Cathleen Alston Latham. Latham is a former Republican Party leader in Coffee County who was one of the “unlawful” electors for Trump. The indictment also accuses her of being part of an “unlawful breach of election equipment” in Coffee County. According to the indictment, Latham on Jan. 6, 2021, discussed “Scott Graham Hall’s request to assist with the unlawful breach of election equipment at the Coffee County Board of Elections & Registration Office.” The next day, Latham sent a text message to the company doing the “computer forensic collection” to arrange for Hall to be picked up at the airport “for the purpose of assisting with the unlawful breach of election equipment,” according to the indictment.
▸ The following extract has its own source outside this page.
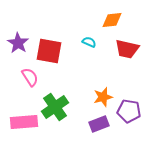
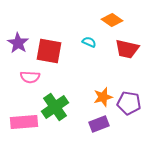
orange diamond: rotated 40 degrees clockwise
pink semicircle: rotated 126 degrees clockwise
purple pentagon: moved 8 px up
Later that day, Latham, Powell, Hall and Misty Hampton “committed the felony offense of computer trespass” and “computer invasion of privacy” by copying data from the election equipment, the indictment says. (The Associated Press wrote a September 2022 article that provides more details.)
Scott Graham Hall. Hall is a bail bondsman in Georgia who was at the center of the breach of election equipment in Coffee County, as described above. In a Nov. 20, 2020, email, Shafer, the state party chairman at the time, described Hall as someone who “has been looking into the election on behalf of the President.”
Misty Hampton. Hampton was the Coffee County elections supervisor who made a viral video claiming to show that Dominion voting machines were vulnerable to manipulation, according to a Washington Post article in May 2022. She told the Post at that time that Hall and others had visited Coffee County and that she hoped they would be able to prove “that this election was not done true and correct.” As a result of the election equipment breach, Hampton, Latham, Hall and Powell are accused in the indictment of “willfully and unlawfully tampering with electronic ballot markers and tabulating machines” and “unlawful possession of ballots.”